• [TASK STATEMENT]
Each line of the data has to be transcribed exactly.
── RECORDS SUPPLIED
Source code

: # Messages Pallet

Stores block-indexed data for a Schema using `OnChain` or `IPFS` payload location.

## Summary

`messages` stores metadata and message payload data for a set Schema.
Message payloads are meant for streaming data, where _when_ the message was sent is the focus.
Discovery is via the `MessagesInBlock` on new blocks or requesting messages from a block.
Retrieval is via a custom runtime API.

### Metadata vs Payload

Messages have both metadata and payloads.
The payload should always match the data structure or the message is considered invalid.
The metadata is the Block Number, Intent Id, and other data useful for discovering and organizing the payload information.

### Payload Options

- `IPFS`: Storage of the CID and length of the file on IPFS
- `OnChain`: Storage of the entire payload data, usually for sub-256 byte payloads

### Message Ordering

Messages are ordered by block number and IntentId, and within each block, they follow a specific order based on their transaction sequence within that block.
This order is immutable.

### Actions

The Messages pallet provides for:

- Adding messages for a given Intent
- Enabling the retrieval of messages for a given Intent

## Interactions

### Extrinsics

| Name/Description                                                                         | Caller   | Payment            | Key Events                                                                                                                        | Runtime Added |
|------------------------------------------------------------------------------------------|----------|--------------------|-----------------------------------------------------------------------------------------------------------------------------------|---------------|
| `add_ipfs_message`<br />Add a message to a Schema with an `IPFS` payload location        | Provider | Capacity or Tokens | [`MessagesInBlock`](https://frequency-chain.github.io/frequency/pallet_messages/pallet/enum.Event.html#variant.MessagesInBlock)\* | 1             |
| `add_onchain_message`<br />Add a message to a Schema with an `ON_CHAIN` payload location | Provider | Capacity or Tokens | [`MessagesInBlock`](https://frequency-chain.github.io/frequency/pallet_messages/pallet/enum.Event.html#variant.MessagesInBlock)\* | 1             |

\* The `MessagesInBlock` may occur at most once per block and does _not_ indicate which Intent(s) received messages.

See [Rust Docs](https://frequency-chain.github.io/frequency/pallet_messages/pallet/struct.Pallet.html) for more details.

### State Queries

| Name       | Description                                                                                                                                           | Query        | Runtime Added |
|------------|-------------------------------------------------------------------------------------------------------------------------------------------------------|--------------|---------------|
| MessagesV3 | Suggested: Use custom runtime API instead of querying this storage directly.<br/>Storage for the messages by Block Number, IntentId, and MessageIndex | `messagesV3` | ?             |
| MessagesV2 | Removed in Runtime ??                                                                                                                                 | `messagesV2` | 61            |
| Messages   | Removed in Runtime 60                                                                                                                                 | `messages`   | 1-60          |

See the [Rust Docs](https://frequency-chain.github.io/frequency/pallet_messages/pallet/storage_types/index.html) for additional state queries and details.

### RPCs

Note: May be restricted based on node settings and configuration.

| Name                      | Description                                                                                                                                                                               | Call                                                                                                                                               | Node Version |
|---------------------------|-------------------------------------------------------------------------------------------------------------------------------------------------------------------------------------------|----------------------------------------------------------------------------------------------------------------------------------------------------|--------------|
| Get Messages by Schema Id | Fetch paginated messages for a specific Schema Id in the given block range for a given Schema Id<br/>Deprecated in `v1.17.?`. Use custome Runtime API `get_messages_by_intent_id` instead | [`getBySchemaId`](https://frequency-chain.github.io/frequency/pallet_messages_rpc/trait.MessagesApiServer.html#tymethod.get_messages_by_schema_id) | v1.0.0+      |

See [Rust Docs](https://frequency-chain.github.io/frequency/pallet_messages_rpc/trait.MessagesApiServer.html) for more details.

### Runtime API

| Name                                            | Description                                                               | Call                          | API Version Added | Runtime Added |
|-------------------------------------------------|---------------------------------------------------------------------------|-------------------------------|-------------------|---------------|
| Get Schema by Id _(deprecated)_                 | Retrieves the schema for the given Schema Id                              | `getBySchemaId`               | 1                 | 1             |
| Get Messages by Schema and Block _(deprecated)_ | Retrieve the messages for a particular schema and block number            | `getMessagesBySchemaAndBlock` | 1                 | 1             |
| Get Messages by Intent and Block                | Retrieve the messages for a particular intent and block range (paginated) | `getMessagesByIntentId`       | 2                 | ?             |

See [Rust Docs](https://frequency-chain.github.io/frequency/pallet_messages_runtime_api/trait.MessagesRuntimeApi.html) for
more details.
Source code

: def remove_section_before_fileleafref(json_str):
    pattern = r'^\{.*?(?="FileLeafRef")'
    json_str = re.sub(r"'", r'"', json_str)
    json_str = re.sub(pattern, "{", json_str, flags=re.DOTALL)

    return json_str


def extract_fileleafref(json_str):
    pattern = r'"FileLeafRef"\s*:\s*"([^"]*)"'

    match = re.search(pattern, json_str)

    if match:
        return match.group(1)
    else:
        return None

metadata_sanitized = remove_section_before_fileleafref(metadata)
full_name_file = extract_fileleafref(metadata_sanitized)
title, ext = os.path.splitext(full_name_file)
────
• [SOLVED PROBLEM]
Source code

: # Messages Pallet

Stores block-indexed data for a Schema using `OnChain` or `IPFS` payload location.

## Summary

`messages` stores metadata and message payload data for a set Schema.
Message payloads are meant for streaming data, where _when_ the message was sent is the focus.
Discovery is via the `MessagesInBlock` on new blocks or requesting messages from a block.
Retrieval is via a custom runtime API.

### Metadata vs Payload

Messages have both metadata and payloads.
The payload should always match the data structure or the message is considered invalid.
The metadata is the Block Number, Intent Id, and other data useful for discovering and organizing the payload information.

### Payload Options

- `IPFS`: Storage of the CID and length of the file on IPFS
- `OnChain`: Storage of the entire payload data, usually for sub-256 byte payloads

### Message Ordering

Messages are ordered by block number and IntentId, and within each block, they follow a specific order based on their transaction sequence within that block.
This order is immutable.

### Actions

The Messages pallet provides for:

- Adding messages for a given Intent
- Enabling the retrieval of messages for a given Intent

## Interactions

### Extrinsics

| Name/Description                                                                         | Caller   | Payment            | Key Events                                                                                                                        | Runtime Added |
|------------------------------------------------------------------------------------------|----------|--------------------|-----------------------------------------------------------------------------------------------------------------------------------|---------------|
| `add_ipfs_message`<br />Add a message to a Schema with an `IPFS` payload location        | Provider | Capacity or Tokens | [`MessagesInBlock`](https://frequency-chain.github.io/frequency/pallet_messages/pallet/enum.Event.html#variant.MessagesInBlock)\* | 1             |
| `add_onchain_message`<br />Add a message to a Schema with an `ON_CHAIN` payload location | Provider | Capacity or Tokens | [`MessagesInBlock`](https://frequency-chain.github.io/frequency/pallet_messages/pallet/enum.Event.html#variant.MessagesInBlock)\* | 1             |

\* The `MessagesInBlock` may occur at most once per block and does _not_ indicate which Intent(s) received messages.

See [Rust Docs](https://frequency-chain.github.io/frequency/pallet_messages/pallet/struct.Pallet.html) for more details.

### State Queries

| Name       | Description                                                                                                                                           | Query        | Runtime Added |
|------------|-------------------------------------------------------------------------------------------------------------------------------------------------------|--------------|---------------|
| MessagesV3 | Suggested: Use custom runtime API instead of querying this storage directly.<br/>Storage for the messages by Block Number, IntentId, and MessageIndex | `messagesV3` | ?             |
| MessagesV2 | Removed in Runtime ??                                                                                                                                 | `messagesV2` | 61            |
| Messages   | Removed in Runtime 60                                                                                                                                 | `messages`   | 1-60          |

See the [Rust Docs](https://frequency-chain.github.io/frequency/pallet_messages/pallet/storage_types/index.html) for additional state queries and details.

### RPCs

Note: May be restricted based on node settings and configuration.

| Name                      | Description                                                                                                                                                                               | Call                                                                                                                                               | Node Version |
|---------------------------|-------------------------------------------------------------------------------------------------------------------------------------------------------------------------------------------|----------------------------------------------------------------------------------------------------------------------------------------------------|--------------|
| Get Messages by Schema Id | Fetch paginated messages for a specific Schema Id in the given block range for a given Schema Id<br/>Deprecated in `v1.17.?`. Use custome Runtime API `get_messages_by_intent_id` instead | [`getBySchemaId`](https://frequency-chain.github.io/frequency/pallet_messages_rpc/trait.MessagesApiServer.html#tymethod.get_messages_by_schema_id) | v1.0.0+      |

See [Rust Docs](https://frequency-chain.github.io/frequency/pallet_messages_rpc/trait.MessagesApiServer.html) for more details.

### Runtime API

| Name                                            | Description                                                               | Call                          | API Version Added | Runtime Added |
|-------------------------------------------------|---------------------------------------------------------------------------|-------------------------------|-------------------|---------------|
| Get Schema by Id _(deprecated)_                 | Retrieves the schema for the given Schema Id                              | `getBySchemaId`               | 1                 | 1             |
| Get Messages by Schema and Block _(deprecated)_ | Retrieve the messages for a particular schema and block number            | `getMessagesBySchemaAndBlock` | 1                 | 1             |
| Get Messages by Intent and Block                | Retrieve the messages for a particular intent and block range (paginated) | `getMessagesByIntentId`       | 2                 | ?             |

See [Rust Docs](https://frequency-chain.github.io/frequency/pallet_messages_runtime_api/trait.MessagesRuntimeApi.html) for
more details.
Source code

: def remove_section_before_fileleafref(json_str):
    pattern = r'^\{.*?(?="FileLeafRef")'
    json_str = re.sub(r"'", r'"', json_str)
    json_str = re.sub(pattern, "{", json_str, flags=re.DOTALL)

    return json_str


def extract_fileleafref(json_str):
    pattern = r'"FileLeafRef"\s*:\s*"([^"]*)"'

    match = re.search(pattern, json_str)

    if match:
        return match.group(1)
    else:
        return None

metadata_sanitized = remove_section_before_fileleafref(metadata)
full_name_file = extract_fileleafref(metadata_sanitized)
title, ext = os.path.splitext(full_name_file)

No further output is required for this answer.